# Supermicro A1SRi-2358F in the wild?



## gofer_touch (Mar 30, 2016)

Has anyone seen these new Supermicro boards in the wild?

http://www.supermicro.nl/products/motherboard/Atom/X10/A1SRi-2358F.cfm

Looks like they would make a great perimeter firewall system or even a low power NAS. It has a quad port Intel NIC and IPMI.


----------



## SirDice (Apr 1, 2016)

That looks like a nice board indeed. I haven't seen it myself but it should run FreeBSD just fine. Most SuperMicro boards do. If you click on the OS Compatibility link for this one SuperMicro even tested it for FreeBSD 10.0.


----------



## gofer_touch (Apr 1, 2016)

April 8th is supposed to be the launch date. Looking forward to picking up a couple of these.


----------



## wblock@ (Apr 3, 2016)

What will the Supermicro board cost?


----------



## Phishfry (Apr 3, 2016)

These are similar Supermicro boards in wide use. $250US
http://www.supermicro.com/products/motherboard/Atom/X10/A1SRi-2558F.cfm



Difference being 2 core versus 4 core CPU and 8GB RAM module support versus 16GB per slot and 2 ram slots versus 4 slots.
2 each SATA2 ports versus 4 SATA2.

I would bet around $200US


----------



## Phishfry (Apr 4, 2016)

I was wrong about the memory. It will take a 16GB stick according to the Memory List. So who would add a single stick? The max memory is 16GB it says...I always populate memory for Dual Channel configuration.

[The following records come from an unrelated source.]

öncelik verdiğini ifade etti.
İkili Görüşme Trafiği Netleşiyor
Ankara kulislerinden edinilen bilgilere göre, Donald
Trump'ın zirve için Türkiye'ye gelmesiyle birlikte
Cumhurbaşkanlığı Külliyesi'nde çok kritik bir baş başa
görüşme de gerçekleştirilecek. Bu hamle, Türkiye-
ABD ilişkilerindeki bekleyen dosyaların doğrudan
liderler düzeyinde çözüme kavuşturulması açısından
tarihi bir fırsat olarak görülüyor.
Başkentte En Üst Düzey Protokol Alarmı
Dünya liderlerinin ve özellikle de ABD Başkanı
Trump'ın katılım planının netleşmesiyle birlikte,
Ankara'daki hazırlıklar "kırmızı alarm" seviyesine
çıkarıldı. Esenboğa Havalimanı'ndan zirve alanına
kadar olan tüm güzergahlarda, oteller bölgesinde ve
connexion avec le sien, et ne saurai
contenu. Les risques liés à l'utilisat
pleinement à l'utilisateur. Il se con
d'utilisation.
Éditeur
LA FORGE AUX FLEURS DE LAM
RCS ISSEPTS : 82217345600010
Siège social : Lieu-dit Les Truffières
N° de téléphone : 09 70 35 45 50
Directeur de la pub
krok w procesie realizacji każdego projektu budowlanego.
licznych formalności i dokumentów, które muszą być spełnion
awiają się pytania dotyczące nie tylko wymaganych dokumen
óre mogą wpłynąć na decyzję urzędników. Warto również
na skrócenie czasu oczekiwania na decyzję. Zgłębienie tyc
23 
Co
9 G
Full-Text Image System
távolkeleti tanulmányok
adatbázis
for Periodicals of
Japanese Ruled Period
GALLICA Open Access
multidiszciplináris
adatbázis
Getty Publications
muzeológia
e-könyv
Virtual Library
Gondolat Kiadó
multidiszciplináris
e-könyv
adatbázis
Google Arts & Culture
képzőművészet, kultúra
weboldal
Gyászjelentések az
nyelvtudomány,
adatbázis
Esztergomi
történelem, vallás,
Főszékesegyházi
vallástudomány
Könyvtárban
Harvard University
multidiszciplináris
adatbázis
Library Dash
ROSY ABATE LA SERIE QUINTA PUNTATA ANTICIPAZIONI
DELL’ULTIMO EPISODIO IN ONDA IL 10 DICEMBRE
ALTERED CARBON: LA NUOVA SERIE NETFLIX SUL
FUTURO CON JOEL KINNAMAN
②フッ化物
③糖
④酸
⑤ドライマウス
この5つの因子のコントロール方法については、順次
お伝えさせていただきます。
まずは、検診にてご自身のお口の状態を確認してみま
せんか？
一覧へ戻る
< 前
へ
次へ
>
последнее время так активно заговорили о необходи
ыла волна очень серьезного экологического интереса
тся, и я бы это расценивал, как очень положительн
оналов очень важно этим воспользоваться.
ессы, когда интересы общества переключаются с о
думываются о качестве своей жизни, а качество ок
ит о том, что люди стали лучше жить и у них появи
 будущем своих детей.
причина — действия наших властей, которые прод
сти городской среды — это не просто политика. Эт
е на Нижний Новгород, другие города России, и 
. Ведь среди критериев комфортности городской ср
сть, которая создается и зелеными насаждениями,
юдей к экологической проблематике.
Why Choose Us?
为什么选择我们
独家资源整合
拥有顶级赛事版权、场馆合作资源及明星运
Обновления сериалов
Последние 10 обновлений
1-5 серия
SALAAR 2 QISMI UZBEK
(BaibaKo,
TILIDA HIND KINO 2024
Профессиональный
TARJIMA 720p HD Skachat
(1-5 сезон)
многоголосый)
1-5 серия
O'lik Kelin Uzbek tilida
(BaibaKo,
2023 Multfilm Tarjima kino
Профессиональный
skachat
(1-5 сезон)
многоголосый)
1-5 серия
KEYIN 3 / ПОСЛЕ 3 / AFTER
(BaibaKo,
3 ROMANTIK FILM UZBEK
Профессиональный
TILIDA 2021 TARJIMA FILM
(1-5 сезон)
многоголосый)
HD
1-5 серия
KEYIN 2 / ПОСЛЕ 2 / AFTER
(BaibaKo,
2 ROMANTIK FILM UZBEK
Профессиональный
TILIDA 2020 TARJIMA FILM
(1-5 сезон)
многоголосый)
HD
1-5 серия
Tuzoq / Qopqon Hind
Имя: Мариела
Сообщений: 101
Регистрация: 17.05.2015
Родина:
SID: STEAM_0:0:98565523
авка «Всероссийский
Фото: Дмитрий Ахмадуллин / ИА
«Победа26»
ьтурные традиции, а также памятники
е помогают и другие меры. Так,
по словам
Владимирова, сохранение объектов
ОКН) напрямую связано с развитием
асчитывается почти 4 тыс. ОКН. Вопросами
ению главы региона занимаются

So I guess the new board advantage is the 7W CPU?? Odd that 2 years later they come out with this. The board I posted was released in 2014.
http://www.servethehome.com/supermicro-a1sri-2758f-review-rangeley/


----------



## Phishfry (Apr 4, 2016)

The literature for the board says memory = 1333mhz yet the memory list for the board only has 1600mhz modules listed. The older versions of this board have 1333mhz modules listed as supported along with 1600mhz..
Looks like the CPU has the 16GB limit.
http://ark.intel.com/products/77978/Intel-Atom-Processor-C2358-1M-Cache-1_70-GHz


----------



## gofer_touch (Apr 4, 2016)

Yeah, I've been told the same around 200 US or so for this board. Pretty affordable for Supermicro quality, a quad Intel NIC port and 7 watts. Not to mention fanless. I guess it woul'nt be all that useful for those who like to do transcoding but for a stable professional system with a dedicated function, this looks pretty good on paper.


----------